**ИСХОДНЫЙ ТЕКСТ**
---

Мы имеем право сказать, что приход Маяковского к революции был в высшей степени органическим приходом, в высокой степени знаменательным приходом. Успехи, которые в результате прихода к нам Маяковского появились, были для нас в высокой степени важны.
Но у Маяковского был двойник, в этом было его несчастье. Почему у Маяковского в металлических стихах, в общественных поэмах мы замечаем как будто бы некоторое отсутствие конкретности, — как будто бы он боится конкретного, боится индивидуального, ищет очень больших и гулких символов? Отчасти это объясняется тем, что Маяковский вообще недостаточно близко ко всему этому подошел. Как город издалека представляется вам большой махиной, покрытой голубым туманом или огромным электрическим заревом, но вы не видите там улиц, домов и тем более людей, — так и Маяковский к городу социализма, к городу революции шел каким-то путем, видел его, приветствовал и так описывал, но по стогнам его не прохаживался. Это одно из правильных объяснений. Но Маяковский больше всего боялся, как бы не пустить в этот город своего двойника, который ходил за его спиной, за его плечами. Маяковский чувствовал его, боялся и не любил, но этот двойник был неотвязным двойником. Хуже всего было то, что это был симпатичный двойник, и симпатичность его пугала Маяковского больше всего, потому что если бы у вас когда-нибудь оказался антипатичный двойник, то от него можно было бы отмахнуться довольно легко. Симпатичность двойника доказывает, что он — настоящий, что он вобрал в себя некоторые ваши же собственные черты, — вы гоните их из своего сознания, и именно потому, что вы изгоняете их из сознательной личности, они сгущаются рядом в другую, призрачную личность, которая на самом деле не ходит за плечами, а живет в вас самих в виде подсознательной, полусознательной, дополнительной личности.

---

**СТРОКИ ДАННЫХ**
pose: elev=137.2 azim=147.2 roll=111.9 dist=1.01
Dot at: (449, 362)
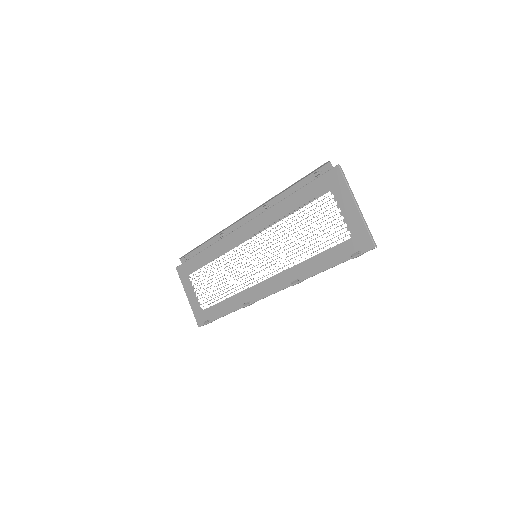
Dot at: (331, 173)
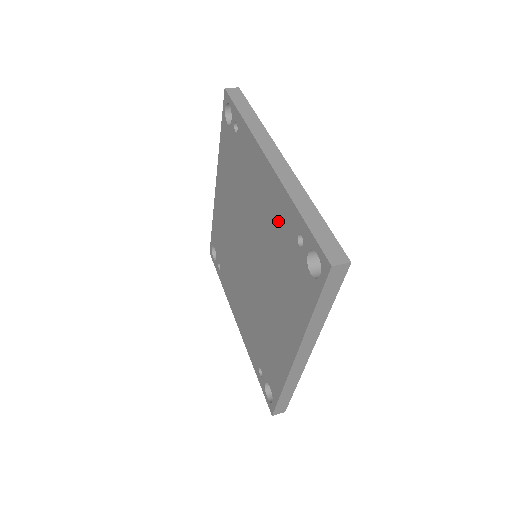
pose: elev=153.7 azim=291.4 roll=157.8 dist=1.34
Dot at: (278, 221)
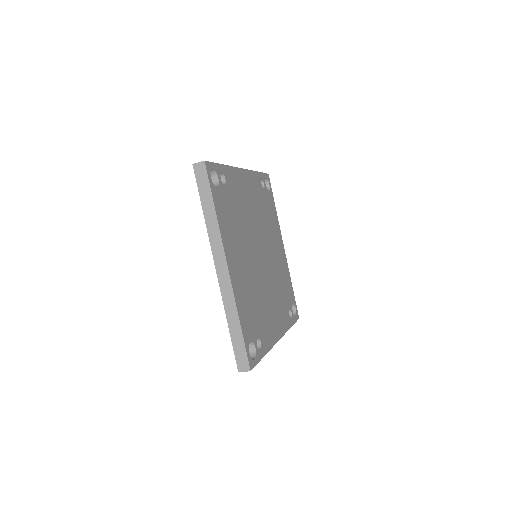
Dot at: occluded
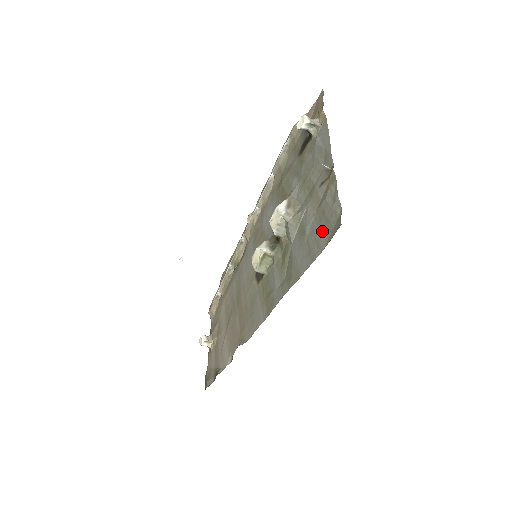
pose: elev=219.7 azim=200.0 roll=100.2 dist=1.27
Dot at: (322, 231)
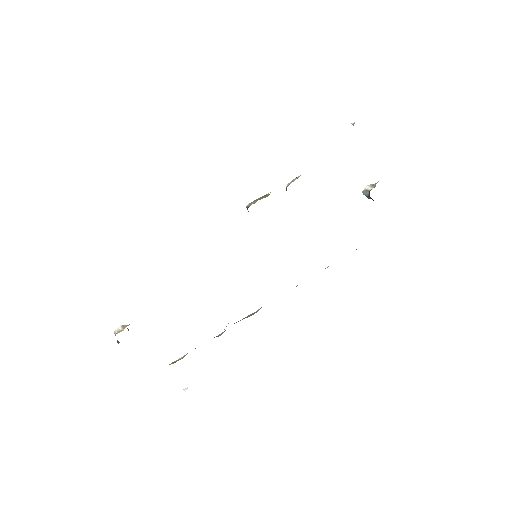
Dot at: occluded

---

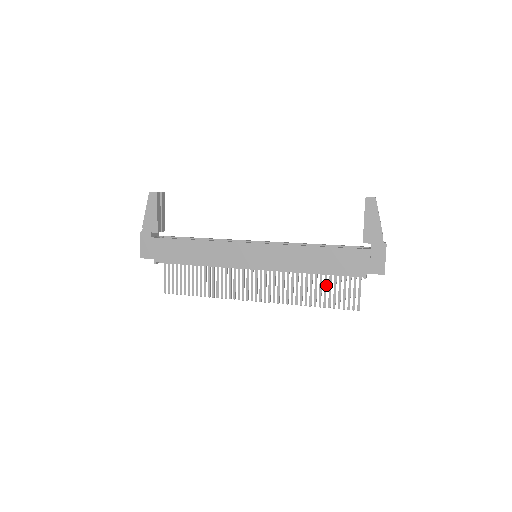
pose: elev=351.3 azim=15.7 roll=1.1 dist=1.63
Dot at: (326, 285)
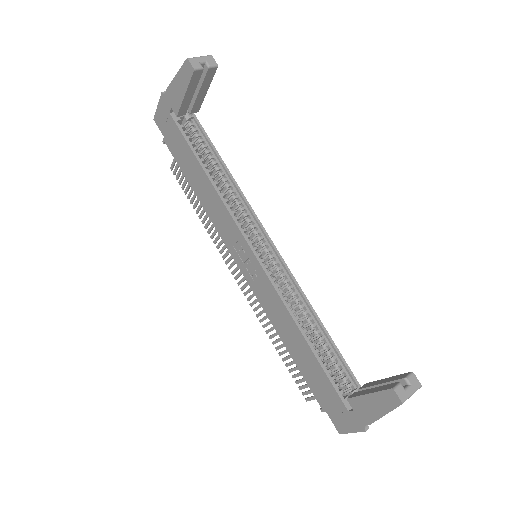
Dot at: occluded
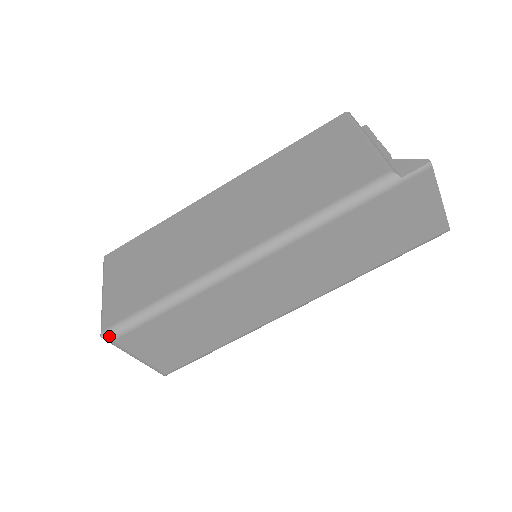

---

**ВАШИ ЗАДАНИЯ**
1. Как изложить текст о Маяковском в двух предложениях?
2. Продолжите текст о Маяковском после его последнего предложения.

**ОТВЕТЫ ПО ЗАДАНИЯМ**
1. Приход Маяковского к революции назван органическим и знаменательным, а его успехи очень важными, но в его общественных поэмах заметно отсутствие конкретности: он видел город революции лишь издалека и не прохаживался по его стогнам. Главное же его несчастье состояло в том, что у него был симпатичный и потому особенно пугавший его двойник, которого он боялся пустить в этот город и который на самом деле жил в нём самом как подсознательная личность, вобравшая изгоняемые им собственные черты.

2.
Из чего этот двойник был сделан? Он был сделан из всего, что в Маяковском осталось мещанского. Но мещанское, которое было в Маяковском, не было отвратительным. Если бы это была жажда наживы, если бы это было интриганство, если бы это была клевета, злорадство, всякая мелочность в отношениях, — все то, что составляет обыденный фон жизни тривиального обывателя, — тогда Маяковский просто ассенизировал бы это, вывез бы на свалку. Но это была большая жажда нежности и любви, большая жажда чрезвычайно интимного участия, огромная жалость к окружающим, — такая жалость, что Маяковский готов был броситься на шею замученной лошади.
Подошел
и вижу
глаза лошадиные…
Улица опрокинулась,
течет по-своему…
Подошел и вижу —
за каплищей каплища
по морде катится,
прячется в шерсти…
И какая-то общая
звериная тоска
плеща вылилась из меня
и расплылась в шелесте.
«Лошадь, не надо.
Лошадь, слушайте —
чего вы думаете, что вы их плоше?
Деточка,
все мы немножко лошади,
каждый из нас по-своему лошадь».
Он готов был и скрипке броситься на шею, потому что скрипка пропела ему про страданья и он в ней увидел символ стонущей жизни.
…Я встал,
шатаясь полез через ноты,
сгибающиеся от ужаса пюпитры,
зачем-то крикнул: «Боже!»,
Бросился на деревянную шею:
«Знаете что, скрипка?
Мы ужасно похожи:
я вот тоже
ору —
а доказать ничего не умею!»
Музыканты смеются:
«Влип как!
Пришел к деревянной невесте!
Голова!»
А мне — наплевать!
Я — хороший.
«Знаете что, скрипка?
Давайте —
будем жить вместе!
А?»
Хорошо это или нехорошо, симпатично это или несимпатично? Ну, как же не симпатично, если человеку хочется любви, любви хоть крошечку, человеку хочется симпатии, ему хочется, чтобы вокруг него были люди, которые бы любили его? Эти все элементы, которые Маяковский не убил в себе окончательно были у него в лучших формах, в формах большой способности понимать людей и большой жажды быть понятым, иногда утешенным, приласканным. И разве не симпатично, что Маяковский чувствовал вокруг себя огромное количество скорби?
Вот Шенгели говорит: ведь как часто у него попадаются «нервы», сам говорит, что нездоров. Ну да, конечно, Шенгели думает, что раз Маяковский сказал: «Я — металлический», то это значит, что у него должен быть медный лоб. Это вовсе не одно и то же. Нет, под этой металлической броней, в которой отражался целый мир, билось не только горячее, не только нежное, но хрупкое и легко поддающееся ранению сердце. И может быть, если бы этой громадной чуткости, этой стыдливой человечности не было в Маяковском, тогда эти монументальные произведения не были бы как-то согреты.
Сердечность иногда очень хорошо прокрадывалась в чугунное литье колокола Маяковского, в который он потом бил свое торжество. Это хорошо, когда льют колокол и немножко добавляют мягкого металла, олова. Но вот если этого оловянного, этого мягкого слишком много в человеке, тогда плохо, — тогда оно превращается в сгусток, в двойник.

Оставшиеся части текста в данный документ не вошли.